→ **EXERCISES TO COMPLETE**
**a)** In the date-parsing excerpt below, what unit does the SSSSSS pattern actually parse?
**b)** From the date-parsing excerpt below, list every date-time value it gives.
**c)** Continue the discussion of the date-parsing error below, picking up after its last sentence.

→ **EXCERPT PROVIDED**
I'm trying to convert a string formatted date in UTC to a date object which is resulting a conversion that is off by a couple of minutes.
SimpleDateFormat fullDateFormater = new SimpleDateFormat("yyyy-MM-dd'T'HH:mm:ss.SSSSSS", Locale.US);
fullDateFormater.setTimeZone(TimeZone.getTimeZone("UTC"));
Before Parsing the date string is - 2014-07-07T18:24:23.788810
After Parsing the Date is Tue Jul 08 00:07:31 GMT+05:30 2014
The correct date conversion is Tue Jul 07 23:54:23 GMT+05:30 2014
There is a difference of about 12-13 minutes in the conversion. I have observed a difference in the range of 10 minutes in the conversion.
Any idea what is going wrong?
SSSSSS
is parsing a number of milliseconds - not microseconds, as you're expecting.
788810 milliseconds is 13 minutes, 8 seconds and 810 milliseconds. So your result is actually 2014-07-07T18:27:31.810.

→ **EXTRACTED DATA**
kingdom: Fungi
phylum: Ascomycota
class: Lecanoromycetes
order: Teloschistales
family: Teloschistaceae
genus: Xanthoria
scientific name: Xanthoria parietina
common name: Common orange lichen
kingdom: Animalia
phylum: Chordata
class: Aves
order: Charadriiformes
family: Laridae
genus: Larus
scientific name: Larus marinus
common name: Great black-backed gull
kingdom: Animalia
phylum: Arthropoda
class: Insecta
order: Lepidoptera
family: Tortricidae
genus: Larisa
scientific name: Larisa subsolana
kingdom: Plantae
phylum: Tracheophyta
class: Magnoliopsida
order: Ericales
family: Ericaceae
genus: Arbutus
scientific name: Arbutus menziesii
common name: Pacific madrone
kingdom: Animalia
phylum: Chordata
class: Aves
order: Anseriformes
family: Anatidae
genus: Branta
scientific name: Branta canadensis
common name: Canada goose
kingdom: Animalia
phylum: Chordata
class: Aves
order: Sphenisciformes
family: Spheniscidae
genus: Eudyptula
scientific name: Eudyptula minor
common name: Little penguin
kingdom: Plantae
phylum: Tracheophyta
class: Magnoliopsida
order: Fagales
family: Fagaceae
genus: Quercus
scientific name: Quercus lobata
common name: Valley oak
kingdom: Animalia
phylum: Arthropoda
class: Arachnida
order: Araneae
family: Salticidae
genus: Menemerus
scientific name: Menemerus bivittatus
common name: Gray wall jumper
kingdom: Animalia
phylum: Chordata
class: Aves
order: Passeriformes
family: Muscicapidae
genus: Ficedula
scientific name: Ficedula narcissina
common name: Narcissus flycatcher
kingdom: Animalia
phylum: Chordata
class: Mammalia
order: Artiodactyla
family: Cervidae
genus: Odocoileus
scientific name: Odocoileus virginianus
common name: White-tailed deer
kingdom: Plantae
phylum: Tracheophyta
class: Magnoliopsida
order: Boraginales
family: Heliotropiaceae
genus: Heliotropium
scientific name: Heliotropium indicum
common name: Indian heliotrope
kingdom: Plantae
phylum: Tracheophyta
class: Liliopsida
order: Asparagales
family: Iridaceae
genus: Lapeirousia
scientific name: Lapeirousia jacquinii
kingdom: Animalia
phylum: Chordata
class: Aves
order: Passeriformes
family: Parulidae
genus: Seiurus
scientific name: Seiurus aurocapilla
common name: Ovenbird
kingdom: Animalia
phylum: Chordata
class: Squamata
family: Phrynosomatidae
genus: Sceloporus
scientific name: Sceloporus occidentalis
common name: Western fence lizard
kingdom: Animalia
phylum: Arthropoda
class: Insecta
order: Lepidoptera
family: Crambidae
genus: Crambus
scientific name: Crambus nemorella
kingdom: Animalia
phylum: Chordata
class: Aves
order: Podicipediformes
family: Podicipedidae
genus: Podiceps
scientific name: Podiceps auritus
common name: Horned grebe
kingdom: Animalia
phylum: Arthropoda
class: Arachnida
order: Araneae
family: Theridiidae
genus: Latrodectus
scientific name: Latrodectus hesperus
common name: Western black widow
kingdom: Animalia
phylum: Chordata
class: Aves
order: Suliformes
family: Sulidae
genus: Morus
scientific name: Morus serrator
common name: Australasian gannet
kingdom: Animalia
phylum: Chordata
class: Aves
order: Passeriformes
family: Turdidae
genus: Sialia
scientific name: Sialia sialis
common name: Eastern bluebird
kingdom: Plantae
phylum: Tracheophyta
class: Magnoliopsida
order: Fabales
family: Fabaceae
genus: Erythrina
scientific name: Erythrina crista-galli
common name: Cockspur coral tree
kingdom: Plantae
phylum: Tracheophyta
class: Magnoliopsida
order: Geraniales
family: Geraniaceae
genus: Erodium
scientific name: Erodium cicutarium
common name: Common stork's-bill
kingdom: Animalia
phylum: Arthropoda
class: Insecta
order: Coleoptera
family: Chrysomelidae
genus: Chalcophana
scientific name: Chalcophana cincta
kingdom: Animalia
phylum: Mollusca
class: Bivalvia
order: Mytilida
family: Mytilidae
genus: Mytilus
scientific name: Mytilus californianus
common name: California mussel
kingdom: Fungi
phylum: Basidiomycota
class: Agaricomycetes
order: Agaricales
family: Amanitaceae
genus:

→ **ANSWERS TO THE PROBLEMS**
**a)** Milliseconds, not microseconds.

**b)**
- 2014-07-07T18:24:23.788810
- Tue Jul 08 00:07:31 GMT+05:30 2014
- Tue Jul 07 23:54:23 GMT+05:30 2014
- 2014-07-07T18:27:31.810

**c)**
Yes, this is a really stupid bit of API design. It would make much more sense for S...S
to mean "fractions of a second" instead of "milliseconds" - but it's far from the worst thing about the pre-Java-8 date/time API :(
I don't think there's a way to parse microseconds with SimpleDateFormat
- the precision of Java time APIs pre-Java-8 is milliseconds anyway - so I think you'll just need to chop off the last three digits with substring
and parse it using SSS
at the end of your format string.
If you're using Java 8, I'd strongly encourage you to embrace java.time
, which I'm sure can handle this situation. (I haven't looked at its parsing API, but I'm sure it'll be fine.)